● Data excerpts:
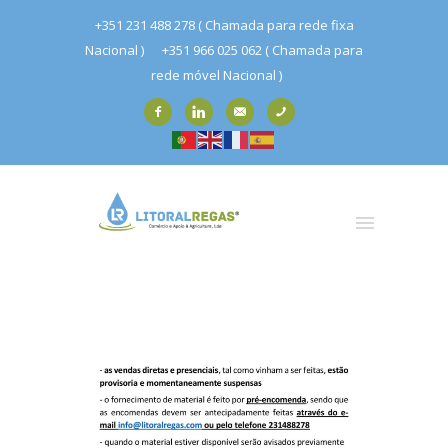
+351 231 488 278 ( Chamada para rede fixa
Nacional )
+351 966 025 062 ( Chamada para
rede móvel Nacional )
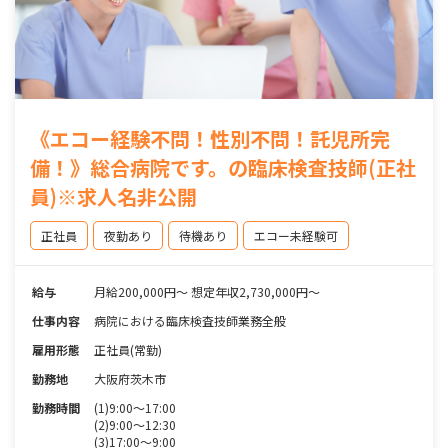
《エコー経験不問！性別不問！託児所完
備！》総合病院です。の臨床検査技師(正社
員)※求人名非公開
正社員
夜勤あり
待機あり
エコー未経験可
給与
月給200,000円〜 想定年収2,730,000円～
仕事内容
病院における臨床検査技師業務全般
雇用形態
正社員(常勤)
勤務地
大阪府茨木市
勤務時間
(1)9:00～17:00
(2)9:00～12:30
(3)17:00～9:00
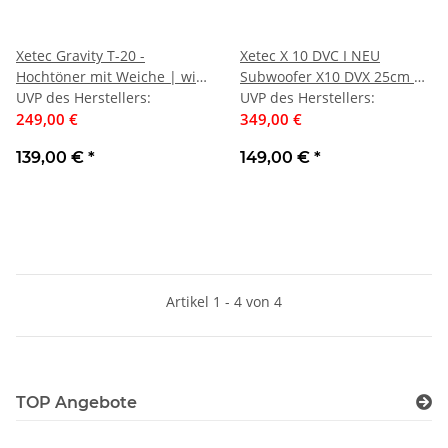
Xetec Gravity T-20 -
Xetec X 10 DVC I NEU
Hochtöner mit Weiche | wie
Subwoofer X10 DVX 25cm 2
neu
UVP des Herstellers
:
x 250 Watt rms 2 x 4 Ohm |
UVP des Herstellers
:
249,00 €
Auspackware, wie neu
349,00 €
139,00 €
*
149,00 €
*
Artikel 1 - 4 von 4
TOP Angebote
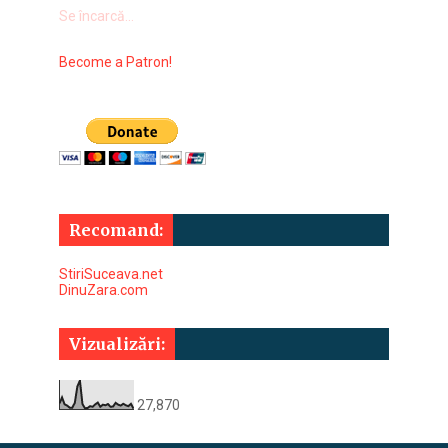
Se încarcă...
Become a Patron!
Recomand:
StiriSuceava.net
DinuZara.com
Vizualizări:
27,870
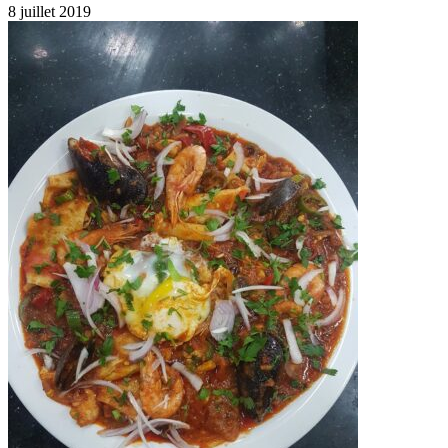
8 juillet 2019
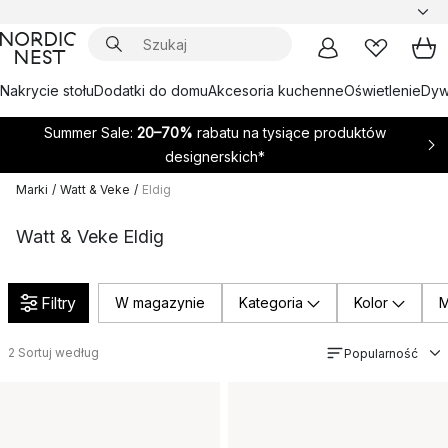
Nakrycie stołu
Dodatki do domu
Akcesoria kuchenne
Oświetlenie
Dywa
Summer Sale:
20–70%
rabatu na tysiące produktów
designerskich*
Marki
/
Watt & Veke
/
Eldig
Watt & Veke Eldig
Filtry
W magazynie
Kategoria
Kolor
M
2
Sortuj według
Popularność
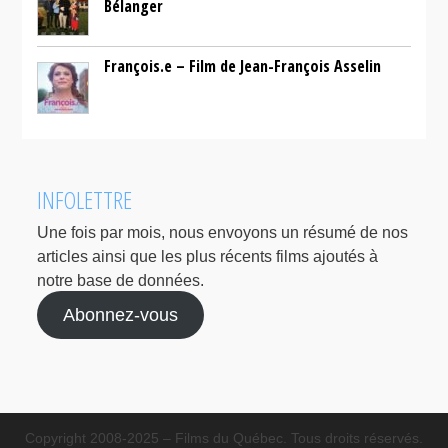
Bélanger
François.e – Film de Jean-François Asselin
INFOLETTRE
Une fois par mois, nous envoyons un résumé de nos
articles ainsi que les plus récents films ajoutés à
notre base de données.
Abonnez-vous
Copyright 2008-2025 – Films du Québec. Tous droits réservés.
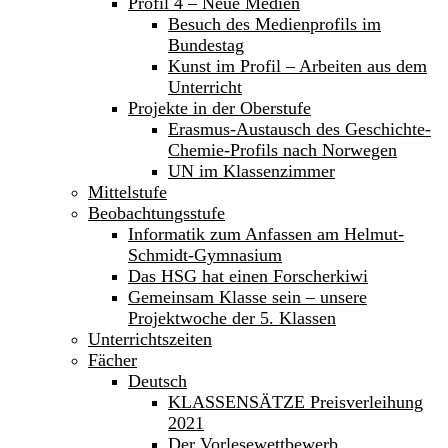
Profil 4 – Neue Medien
Besuch des Medienprofils im
Bundestag
Kunst im Profil – Arbeiten aus dem
Unterricht
Projekte in der Oberstufe
Erasmus-Austausch des Geschichte-
Chemie-Profils nach Norwegen
UN im Klassenzimmer
Mittelstufe
Beobachtungsstufe
Informatik zum Anfassen am Helmut-
Schmidt-Gymnasium
Das HSG hat einen Forscherkiwi
Gemeinsam Klasse sein – unsere
Projektwoche der 5. Klassen
Unterrichtszeiten
Fächer
Deutsch
KLASSENSÄTZE Preisverleihung
2021
Der Vorlesewettbewerb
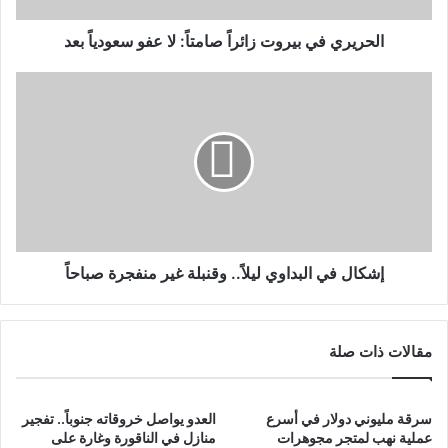
الحريري في بيروت زائراً صامتاً: لا عفو سعودياً بعد
إشكال في البداوي ليلاً.. وقنبلة غير منفجرة صباحاً
مقالات ذات صلة
سرقة مليوني دولار في أسرع
العدو يواصل خروقاته جنوباً.. تفجير
عملية نهب لمتجر مجوهرات
منازل في الناقورة وغارة على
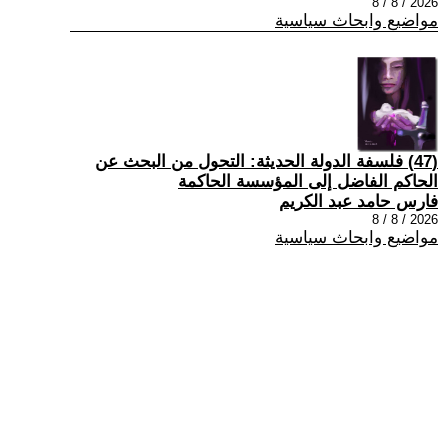
2026 / 8 / 8
مواضيع وابحاث سياسية
(47) فلسفة الدولة الحديثة: التحول من البحث عن
الحاكم الفاضل إلى المؤسسة الحاكمة
فارس حامد عبد الكريم
2026 / 8 / 8
مواضيع وابحاث سياسية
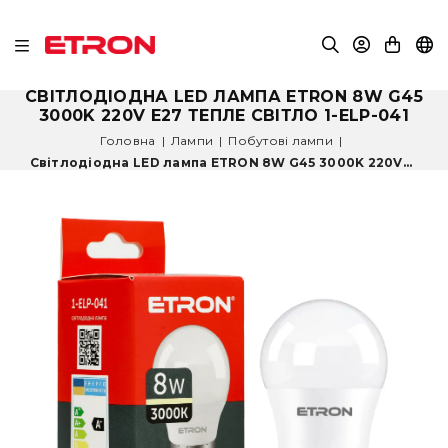
СВІТЛОДІОДНА LED ЛАМПА ETRON 8W G45
3000K 220V E27 ТЕПЛЕ СВІТЛО 1-ELP-041
Головна
|
Лампи
|
Побутові лампи
|
Світлодіодна LED лампа ETRON 8W G45 3000K 220V...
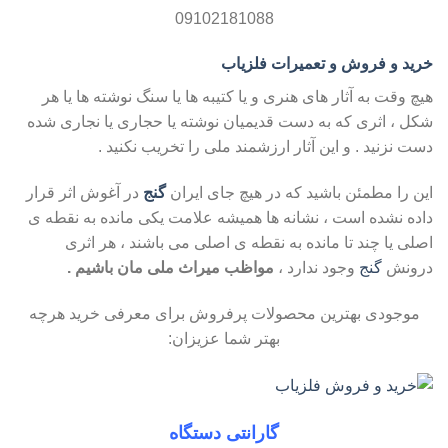
09102181088
خرید و فروش و تعمیرات فلزیاب
هیچ وقت به آثار های هنری و یا کتیبه ها یا سنگ نوشته ها یا هر
شکل ، اثری که به دست قدیمیان نوشته یا حجاری یا نجاری شده
دست نزنید . و این آثار ارزشمند ملی را تخریب نکنید .
این را مطمئن باشید که در هیچ جای ایران
گنج
در آغوش اثر قرار
داده نشده است ، نشانه ها همیشه علامت یکی مانده به نقطه ی
اصلی یا چند تا مانده به نقطه ی اصلی می باشند ، هر اثری
درونش
گنج
وجود ندارد ،
مواظب میراث ملی مان باشیم .
موجودی بهترین محصولات پرفروش برای معرفی خرید هرچه
بهتر شما عزیزان:
گارانتی دستگاه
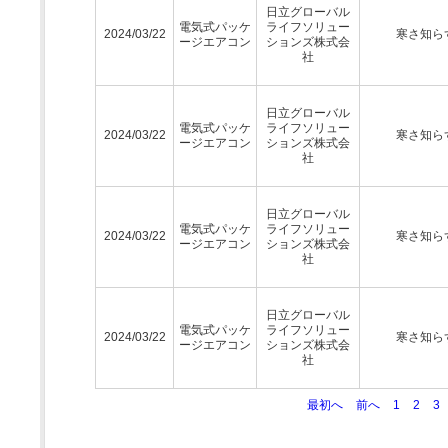
日立グローバル
電気式パッケ
ライフソリュー
2024/03/22
寒さ知ら
ージエアコン
ションズ株式会
社
日立グローバル
電気式パッケ
ライフソリュー
2024/03/22
寒さ知ら
ージエアコン
ションズ株式会
社
日立グローバル
電気式パッケ
ライフソリュー
2024/03/22
寒さ知ら
ージエアコン
ションズ株式会
社
日立グローバル
電気式パッケ
ライフソリュー
2024/03/22
寒さ知ら
ージエアコン
ションズ株式会
社
最初へ
前へ
1
2
3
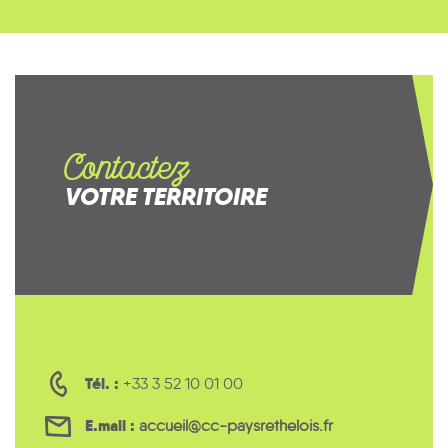
Contactez
VOTRE TERRITOIRE
Tél. :
+33 3 52 10 01 00
E.mail :
accueil@cc-paysrethelois.fr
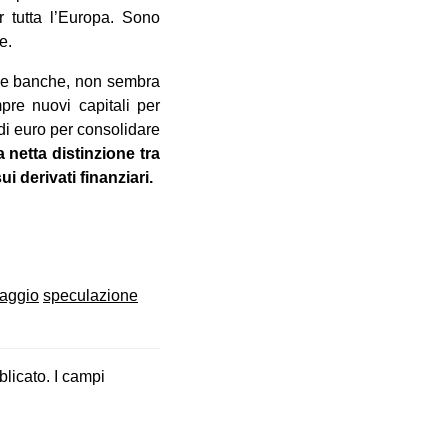
r tutta l’Europa. Sono
e.
delle banche, non sembra
pre nuovi capitali per
 di euro per consolidare
 netta distinzione tra
i derivati finanziari.
taggio
speculazione
blicato.
I campi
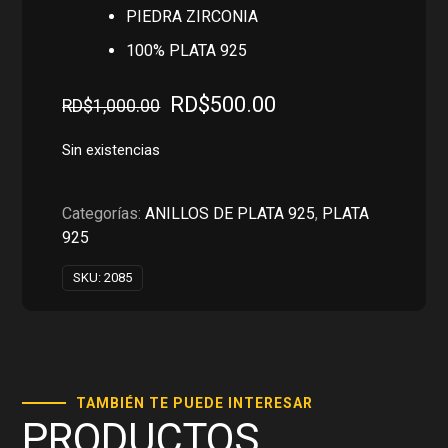
PIEDRA ZIRCONIA
100% PLATA 925
El
El
RD$
500.00
RD$
1,000.00
precio
precio
original
actual
Sin existencias
era:
es:
RD$1,000.00.
RD$500.00.
Categorías:
ANILLOS DE PLATA 925
,
PLATA
925
SKU:
2085
TAMBIÉN TE PUEDE INTERESAR
PRODUCTOS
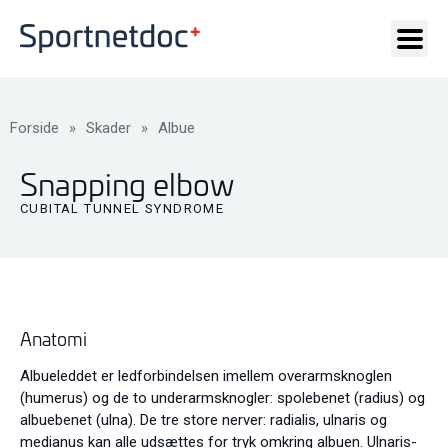
Forside
»
Skader
»
Albue
Snapping elbow
CUBITAL TUNNEL SYNDROME
Anatomi
Albueleddet er ledforbindelsen imellem overarmsknoglen
(humerus) og de to underarmsknogler: spolebenet (radius) og
albuebenet (ulna). De tre store nerver: radialis, ulnaris og
medianus kan alle udsættes for tryk omkring albuen. Ulnaris-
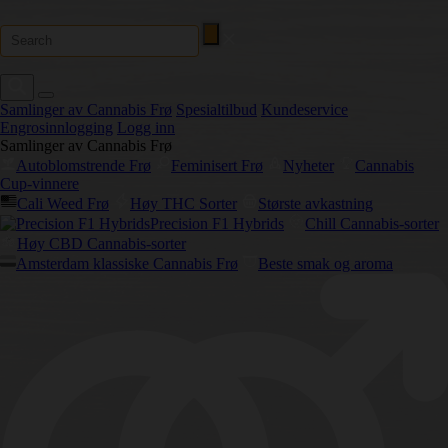
Samlinger av Cannabis Frø
Spesialtilbud
Kundeservice
Engrosinnlogging
Logg inn
Samlinger av Cannabis Frø
Autoblomstrende Frø
Feminisert Frø
Nyheter
Cannabis
Cup-vinnere
Cali Weed Frø
Høy THC Sorter
Største avkastning
Precision F1 Hybrids
Chill Cannabis-sorter
Høy CBD Cannabis-sorter
Amsterdam klassiske Cannabis Frø
Beste smak og aroma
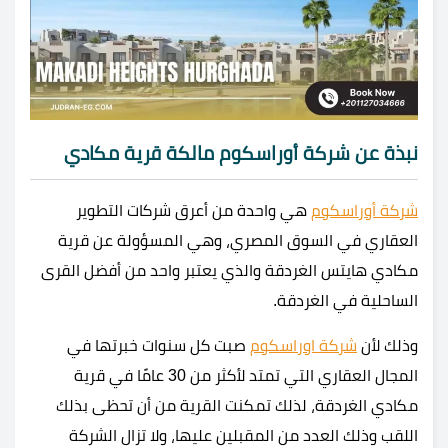
نبذة عن شركة أوراسكوم مالكة
قرية مكادي
شركة أوراسكوم
هي واحدة من أعرق شركات التطوير
العقاري في السوق المصري، وهي المسؤولة عن قرية
مكادي هايتس الغردقة والذي يعتبر واحد من أفضل القرى
الساحلية في الغردقة.
وذلك لأن
شركة اوراسكوم
صبت كل سنوات خبرتها في
المجال العقاري التي تمتد لأكثر من 30 عامًا في قرية
مكادي الغردقة، لذلك تمكنت القرية من أن تحظى بذلك
اللقب وذلك العدد من المقبلين عليها، ولا تزال الشركة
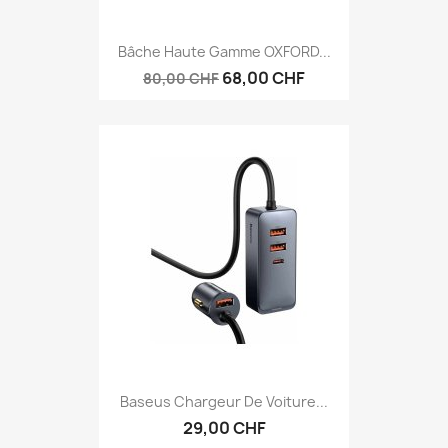
Bâche Haute Gamme OXFORD...
68,00 CHF
80,00 CHF
Baseus Chargeur De Voiture...
29,00 CHF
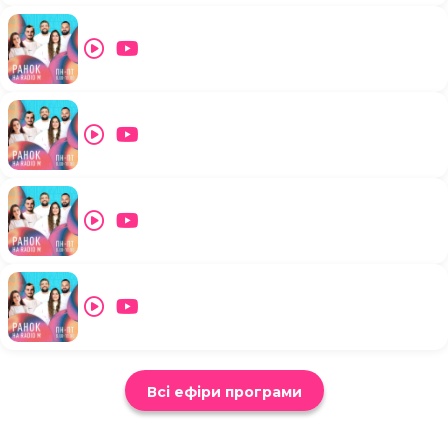
Всі ефіри програми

● Work order: The answer should be one number only: how many lines in the listing hold "para".

● Solution to the problem: 2